Github user vanzin commented on a diff in the pull request:

    https://github.com/apache/spark/pull/18849#discussion_r132250345
  
    --- Diff: 
sql/hive/src/main/scala/org/apache/spark/sql/hive/HiveExternalCatalog.scala ---
    @@ -1175,6 +1205,27 @@ private[spark] class HiveExternalCatalog(conf: 
SparkConf, hadoopConf: Configurat
         client.listFunctions(db, pattern)
       }
     
    +  /** Detect whether a table is stored with Hive-compatible metadata. */
    +  private def isHiveCompatible(table: CatalogTable): Boolean = {
    +    val provider = 
table.provider.orElse(table.properties.get(DATASOURCE_PROVIDER))
    +    if (provider.isDefined && provider != Some(DDLUtils.HIVE_PROVIDER)) {
    +      table.properties.get(DATASOURCE_HIVE_COMPATIBLE) match {
    +        case Some(value) =>
    +          value.toBoolean
    +        case _ =>
    +          // If the property is not set, the table may have been created 
by an old version
    +          // of Spark.
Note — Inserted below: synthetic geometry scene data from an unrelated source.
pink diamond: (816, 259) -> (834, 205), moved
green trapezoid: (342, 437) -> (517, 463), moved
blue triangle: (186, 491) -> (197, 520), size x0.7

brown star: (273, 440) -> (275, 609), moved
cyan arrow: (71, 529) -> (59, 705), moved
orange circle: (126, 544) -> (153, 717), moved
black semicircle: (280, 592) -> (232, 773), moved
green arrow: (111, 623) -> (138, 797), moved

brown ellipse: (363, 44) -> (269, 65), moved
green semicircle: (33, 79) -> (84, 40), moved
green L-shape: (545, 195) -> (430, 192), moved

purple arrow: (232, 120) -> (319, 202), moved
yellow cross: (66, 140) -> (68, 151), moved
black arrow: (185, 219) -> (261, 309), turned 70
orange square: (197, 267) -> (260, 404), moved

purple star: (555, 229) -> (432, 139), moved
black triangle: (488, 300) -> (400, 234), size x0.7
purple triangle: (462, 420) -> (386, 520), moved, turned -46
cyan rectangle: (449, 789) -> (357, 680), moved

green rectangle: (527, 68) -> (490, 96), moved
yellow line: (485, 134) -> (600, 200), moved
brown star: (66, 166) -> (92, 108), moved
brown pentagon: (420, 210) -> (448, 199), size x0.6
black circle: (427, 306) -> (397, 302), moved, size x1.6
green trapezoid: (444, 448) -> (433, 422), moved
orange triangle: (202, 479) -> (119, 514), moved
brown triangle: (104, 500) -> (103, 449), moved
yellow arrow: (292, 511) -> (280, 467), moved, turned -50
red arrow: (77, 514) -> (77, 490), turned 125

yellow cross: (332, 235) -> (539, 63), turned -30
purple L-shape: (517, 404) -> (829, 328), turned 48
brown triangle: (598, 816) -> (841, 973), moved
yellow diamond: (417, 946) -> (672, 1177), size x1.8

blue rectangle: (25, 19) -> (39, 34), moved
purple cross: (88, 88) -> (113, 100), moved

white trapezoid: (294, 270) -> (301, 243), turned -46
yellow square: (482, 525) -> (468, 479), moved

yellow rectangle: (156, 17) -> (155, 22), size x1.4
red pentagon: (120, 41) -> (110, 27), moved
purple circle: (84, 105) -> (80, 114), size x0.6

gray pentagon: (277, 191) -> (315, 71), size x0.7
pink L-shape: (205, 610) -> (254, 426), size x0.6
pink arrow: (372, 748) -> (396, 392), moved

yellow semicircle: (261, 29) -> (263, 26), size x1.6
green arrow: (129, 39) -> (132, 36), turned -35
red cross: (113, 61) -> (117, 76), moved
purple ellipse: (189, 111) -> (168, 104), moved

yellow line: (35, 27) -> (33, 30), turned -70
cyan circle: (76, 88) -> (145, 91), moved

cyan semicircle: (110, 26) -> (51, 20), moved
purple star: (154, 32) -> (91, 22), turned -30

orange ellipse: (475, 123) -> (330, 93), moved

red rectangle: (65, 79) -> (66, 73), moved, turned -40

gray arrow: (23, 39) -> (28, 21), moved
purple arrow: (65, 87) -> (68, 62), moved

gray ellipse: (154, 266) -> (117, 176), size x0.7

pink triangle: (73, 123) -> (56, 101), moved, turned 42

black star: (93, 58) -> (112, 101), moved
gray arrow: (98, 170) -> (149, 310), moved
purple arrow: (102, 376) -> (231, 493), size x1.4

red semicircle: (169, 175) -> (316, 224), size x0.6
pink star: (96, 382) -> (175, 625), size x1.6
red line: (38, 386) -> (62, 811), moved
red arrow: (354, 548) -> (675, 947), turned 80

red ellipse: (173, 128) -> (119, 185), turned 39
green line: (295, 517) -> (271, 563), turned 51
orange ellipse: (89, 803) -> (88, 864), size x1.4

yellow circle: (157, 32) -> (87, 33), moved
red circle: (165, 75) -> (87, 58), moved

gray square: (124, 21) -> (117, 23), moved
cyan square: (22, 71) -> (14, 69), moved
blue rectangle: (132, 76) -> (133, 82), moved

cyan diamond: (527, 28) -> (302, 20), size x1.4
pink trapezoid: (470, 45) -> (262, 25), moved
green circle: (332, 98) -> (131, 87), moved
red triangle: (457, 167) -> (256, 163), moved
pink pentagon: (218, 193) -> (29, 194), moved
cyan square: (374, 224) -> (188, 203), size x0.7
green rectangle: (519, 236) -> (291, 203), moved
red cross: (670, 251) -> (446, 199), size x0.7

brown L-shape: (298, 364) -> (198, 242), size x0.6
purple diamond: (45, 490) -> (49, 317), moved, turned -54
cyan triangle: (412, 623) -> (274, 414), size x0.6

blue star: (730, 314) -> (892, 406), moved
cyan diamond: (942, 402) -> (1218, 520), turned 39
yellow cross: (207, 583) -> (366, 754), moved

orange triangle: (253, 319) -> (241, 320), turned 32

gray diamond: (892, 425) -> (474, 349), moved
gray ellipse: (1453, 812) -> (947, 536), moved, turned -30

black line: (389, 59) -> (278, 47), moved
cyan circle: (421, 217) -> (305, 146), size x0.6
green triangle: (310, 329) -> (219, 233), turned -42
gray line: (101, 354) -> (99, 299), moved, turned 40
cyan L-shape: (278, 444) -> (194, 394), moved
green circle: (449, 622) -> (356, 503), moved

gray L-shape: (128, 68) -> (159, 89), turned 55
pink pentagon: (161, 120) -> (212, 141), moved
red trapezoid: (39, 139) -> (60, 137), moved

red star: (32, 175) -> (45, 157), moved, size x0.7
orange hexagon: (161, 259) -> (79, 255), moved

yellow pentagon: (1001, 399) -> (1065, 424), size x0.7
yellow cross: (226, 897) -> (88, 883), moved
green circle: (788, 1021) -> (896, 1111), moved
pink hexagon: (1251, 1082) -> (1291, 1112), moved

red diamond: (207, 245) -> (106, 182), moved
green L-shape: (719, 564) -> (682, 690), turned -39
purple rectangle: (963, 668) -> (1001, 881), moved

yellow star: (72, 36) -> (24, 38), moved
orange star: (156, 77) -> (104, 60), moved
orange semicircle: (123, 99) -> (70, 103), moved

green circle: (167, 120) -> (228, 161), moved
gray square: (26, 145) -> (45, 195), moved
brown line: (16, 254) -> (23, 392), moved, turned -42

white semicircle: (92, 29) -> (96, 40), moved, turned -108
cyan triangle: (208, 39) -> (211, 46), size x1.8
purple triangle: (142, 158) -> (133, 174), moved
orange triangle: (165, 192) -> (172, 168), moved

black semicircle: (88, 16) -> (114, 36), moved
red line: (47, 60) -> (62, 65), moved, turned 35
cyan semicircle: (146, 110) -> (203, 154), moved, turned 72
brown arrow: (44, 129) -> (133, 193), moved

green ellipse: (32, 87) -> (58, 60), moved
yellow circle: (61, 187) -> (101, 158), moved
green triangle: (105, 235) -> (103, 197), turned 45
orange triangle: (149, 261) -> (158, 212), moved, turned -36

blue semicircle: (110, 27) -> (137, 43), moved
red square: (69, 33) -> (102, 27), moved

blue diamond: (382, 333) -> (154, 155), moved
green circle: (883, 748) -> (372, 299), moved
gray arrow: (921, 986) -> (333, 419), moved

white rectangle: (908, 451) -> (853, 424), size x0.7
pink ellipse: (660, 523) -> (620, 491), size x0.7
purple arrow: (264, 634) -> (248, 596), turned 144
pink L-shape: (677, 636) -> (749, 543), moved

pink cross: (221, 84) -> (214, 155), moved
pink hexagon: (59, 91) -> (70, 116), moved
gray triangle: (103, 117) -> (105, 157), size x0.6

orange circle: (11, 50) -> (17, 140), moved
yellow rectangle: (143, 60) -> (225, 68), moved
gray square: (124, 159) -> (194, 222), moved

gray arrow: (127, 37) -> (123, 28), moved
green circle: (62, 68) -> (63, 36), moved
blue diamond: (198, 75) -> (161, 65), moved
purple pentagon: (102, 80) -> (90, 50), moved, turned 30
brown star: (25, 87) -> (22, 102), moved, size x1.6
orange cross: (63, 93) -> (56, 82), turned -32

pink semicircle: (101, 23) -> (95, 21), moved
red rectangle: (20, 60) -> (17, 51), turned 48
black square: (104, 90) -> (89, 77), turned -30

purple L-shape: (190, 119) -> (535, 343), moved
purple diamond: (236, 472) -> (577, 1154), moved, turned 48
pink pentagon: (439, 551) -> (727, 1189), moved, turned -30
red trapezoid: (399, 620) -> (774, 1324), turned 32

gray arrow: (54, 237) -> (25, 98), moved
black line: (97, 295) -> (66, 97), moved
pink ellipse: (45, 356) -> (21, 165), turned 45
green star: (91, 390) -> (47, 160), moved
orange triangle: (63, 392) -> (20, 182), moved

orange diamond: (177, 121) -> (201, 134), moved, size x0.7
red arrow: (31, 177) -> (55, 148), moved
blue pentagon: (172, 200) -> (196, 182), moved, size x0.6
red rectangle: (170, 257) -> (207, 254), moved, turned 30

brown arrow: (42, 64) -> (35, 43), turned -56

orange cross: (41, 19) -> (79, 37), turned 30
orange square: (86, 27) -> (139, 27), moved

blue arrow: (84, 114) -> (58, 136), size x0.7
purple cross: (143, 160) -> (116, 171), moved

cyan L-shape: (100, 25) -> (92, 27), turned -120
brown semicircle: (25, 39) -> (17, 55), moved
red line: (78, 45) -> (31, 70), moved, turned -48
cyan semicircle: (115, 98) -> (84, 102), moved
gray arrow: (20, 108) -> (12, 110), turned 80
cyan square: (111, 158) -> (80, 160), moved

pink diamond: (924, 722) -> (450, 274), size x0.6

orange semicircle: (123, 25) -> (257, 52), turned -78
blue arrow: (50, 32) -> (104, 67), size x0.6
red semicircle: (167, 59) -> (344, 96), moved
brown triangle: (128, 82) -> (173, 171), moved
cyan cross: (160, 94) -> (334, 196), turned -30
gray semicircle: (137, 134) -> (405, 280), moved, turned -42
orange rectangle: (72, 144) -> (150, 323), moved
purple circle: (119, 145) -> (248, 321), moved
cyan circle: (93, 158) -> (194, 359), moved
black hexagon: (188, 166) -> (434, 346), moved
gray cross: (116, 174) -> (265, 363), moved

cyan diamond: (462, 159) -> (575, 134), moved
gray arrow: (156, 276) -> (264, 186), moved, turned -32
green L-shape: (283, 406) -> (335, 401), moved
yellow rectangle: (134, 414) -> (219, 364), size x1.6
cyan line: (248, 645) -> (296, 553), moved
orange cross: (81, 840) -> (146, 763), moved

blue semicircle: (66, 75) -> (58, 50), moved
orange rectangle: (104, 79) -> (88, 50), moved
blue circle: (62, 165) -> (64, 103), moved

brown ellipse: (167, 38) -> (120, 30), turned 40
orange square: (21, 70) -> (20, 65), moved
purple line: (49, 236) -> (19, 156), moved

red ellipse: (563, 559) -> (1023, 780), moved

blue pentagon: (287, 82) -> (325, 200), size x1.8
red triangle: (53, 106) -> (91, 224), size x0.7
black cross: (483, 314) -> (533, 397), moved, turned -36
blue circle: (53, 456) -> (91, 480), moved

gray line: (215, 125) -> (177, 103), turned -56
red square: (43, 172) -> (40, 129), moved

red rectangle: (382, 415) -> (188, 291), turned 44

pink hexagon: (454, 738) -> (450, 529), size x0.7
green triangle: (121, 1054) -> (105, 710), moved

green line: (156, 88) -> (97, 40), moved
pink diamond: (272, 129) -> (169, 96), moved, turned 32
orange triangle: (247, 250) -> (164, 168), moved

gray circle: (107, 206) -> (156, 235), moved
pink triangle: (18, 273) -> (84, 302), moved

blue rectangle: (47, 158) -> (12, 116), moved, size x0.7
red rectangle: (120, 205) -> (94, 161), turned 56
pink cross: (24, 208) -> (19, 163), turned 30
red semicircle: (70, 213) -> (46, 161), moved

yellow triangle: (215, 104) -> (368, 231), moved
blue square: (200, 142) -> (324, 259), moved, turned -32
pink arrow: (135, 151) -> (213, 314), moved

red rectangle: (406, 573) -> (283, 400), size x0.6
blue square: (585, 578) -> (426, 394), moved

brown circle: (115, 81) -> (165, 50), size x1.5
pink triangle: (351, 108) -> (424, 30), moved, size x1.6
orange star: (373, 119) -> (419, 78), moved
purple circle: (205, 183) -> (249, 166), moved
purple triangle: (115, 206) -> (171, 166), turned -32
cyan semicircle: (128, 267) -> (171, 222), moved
Detect Hive compatibility by comparing the table's 
serde with the
    +          // serde for the table's data source. If they match, the table 
is Hive-compatible.
    +          // If they don't, they're not, because of some other table 
property that made it
    +          // not initially Hive-compatible.
    +          HiveSerDe.sourceToSerDe(provider.get) == table.storage.serde
    --- End diff --
    
    Case-sensitive tables are weird. They're a session configuration, but IMO 
that config should affect compatibility, because even if you create a table 
that is Hive compatible initially, you could modify it later so that it's not 
Hive compatible anymore. Seems like the 1.2 Hive libraries would allow the 
broken metadata, while the 2.1 libraries complain about it.
    
    So yes, currently when case-sensitivity is enabled you still create tables 
that may be Hive-compatible, and this change forces those tables to not be 
Hive-compatible.
    
    As for existing tables, there's no way to know, because that data is not 
present anywhere in the table's metadata. (It's not after my change either, so 
basically you can read that table with a case-insensitive session and who knows 
what might happen.)
    
    I'm ok with reverting this part since it's all a little hazy, but just 
wanted to point out that it's a kinda weird part of the code.